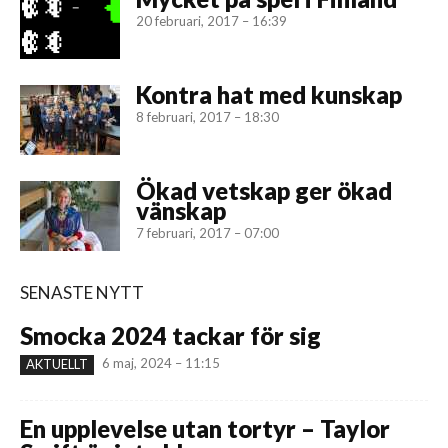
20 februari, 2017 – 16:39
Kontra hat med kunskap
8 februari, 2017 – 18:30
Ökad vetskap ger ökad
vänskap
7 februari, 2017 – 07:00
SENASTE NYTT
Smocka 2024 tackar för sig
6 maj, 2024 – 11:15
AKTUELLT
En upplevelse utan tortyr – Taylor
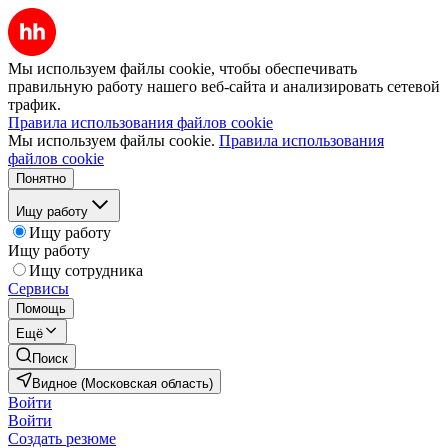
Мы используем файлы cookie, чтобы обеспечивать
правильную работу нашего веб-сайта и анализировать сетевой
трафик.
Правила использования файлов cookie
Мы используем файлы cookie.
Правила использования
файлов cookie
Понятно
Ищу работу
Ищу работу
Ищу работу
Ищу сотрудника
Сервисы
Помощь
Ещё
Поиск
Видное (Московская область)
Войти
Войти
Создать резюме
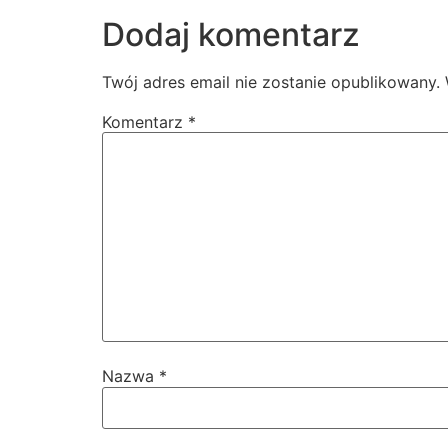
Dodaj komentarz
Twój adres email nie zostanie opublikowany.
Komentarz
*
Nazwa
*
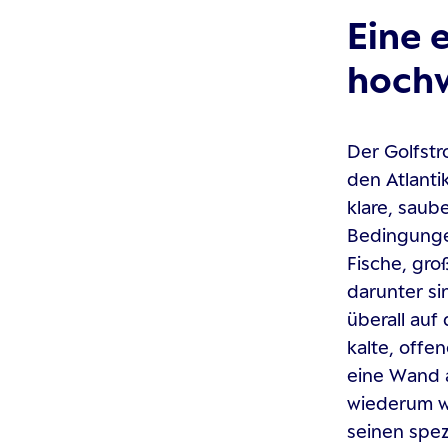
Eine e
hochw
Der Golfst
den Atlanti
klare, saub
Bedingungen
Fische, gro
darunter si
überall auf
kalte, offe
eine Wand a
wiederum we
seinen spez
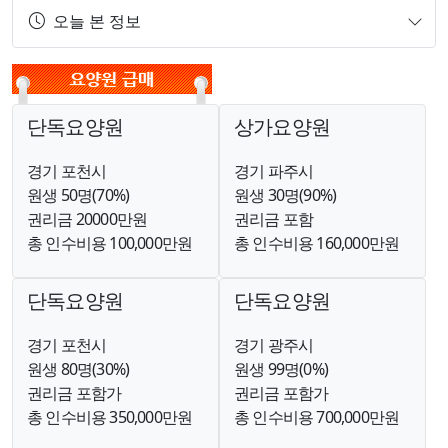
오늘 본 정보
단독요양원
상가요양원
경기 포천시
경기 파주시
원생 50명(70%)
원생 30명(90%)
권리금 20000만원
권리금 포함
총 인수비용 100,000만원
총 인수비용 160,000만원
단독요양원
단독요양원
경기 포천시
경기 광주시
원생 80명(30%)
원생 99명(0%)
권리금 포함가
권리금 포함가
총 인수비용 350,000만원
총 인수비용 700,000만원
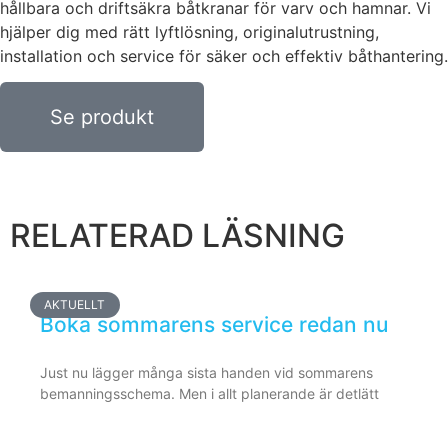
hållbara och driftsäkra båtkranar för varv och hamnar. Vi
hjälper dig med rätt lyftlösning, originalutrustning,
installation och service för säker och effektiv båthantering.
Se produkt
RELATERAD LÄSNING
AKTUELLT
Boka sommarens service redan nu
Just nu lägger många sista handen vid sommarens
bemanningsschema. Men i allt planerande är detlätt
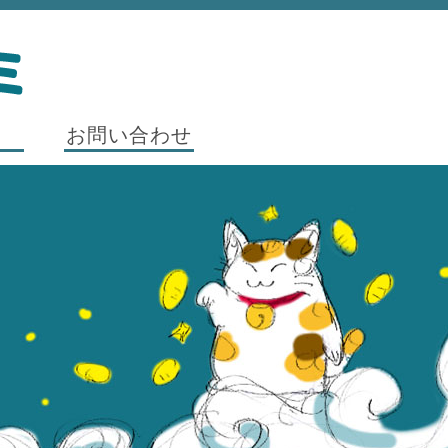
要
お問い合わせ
_ _ _ _ _ _ _
» Exercise aim: Every line above should be transcribed word for word; leave the pictures out.

» Solution for this exercise:
20 februari, 2017 – 16:39
Kontra hat med kunskap
8 februari, 2017 – 18:30
Ökad vetskap ger ökad
vänskap
7 februari, 2017 – 07:00
SENASTE NYTT
Smocka 2024 tackar för sig
6 maj, 2024 – 11:15
AKTUELLT
En upplevelse utan tortyr – Taylor
Мы используем файлы cookie, чтобы обеспечивать
правильную работу нашего веб-сайта и анализировать сетевой
трафик.
Правила использования файлов cookie
Мы используем файлы cookie.
Правила использования
файлов cookie
Понятно
Ищу работу
Ищу работу
Ищу работу
Ищу сотрудника
Сервисы
Помощь
Ещё
Поиск
Видное (Московская область)
Войти
Войти
Создать резюме
Dodaj komentarz
Twój adres email nie zostanie opublikowany.
Komentarz
*
Nazwa
*
Eine e
hochw
Der Golfst
den Atlanti
klare, saub
Bedingungen
Fische, gro
darunter si
überall auf
kalte, offe
eine Wand a
wiederum we
seinen spez
오늘 본 정보
단독요양원
상가요양원
경기 포천시
경기 파주시
원생 50명(70%)
원생 30명(90%)
권리금 20000만원
권리금 포함
총 인수비용 100,000만원
총 인수비용 160,000만원
단독요양원
단독요양원
경기 포천시
경기 광주시
원생 80명(30%)
원생 99명(0%)
권리금 포함가
권리금 포함가
총 인수비용 350,000만원
총 인수비용 700,000만원
hållbara och driftsäkra båtkranar för varv och hamnar. Vi
hjälper dig med rätt lyftlösning, originalutrustning,
installation och service för säker och effektiv båthantering.
Se produkt
RELATERAD LÄSNING
AKTUELLT
Boka sommarens service redan nu
Just nu lägger många sista handen vid sommarens
bemanningsschema. Men i allt planerande är detlätt
要
お問い合わせ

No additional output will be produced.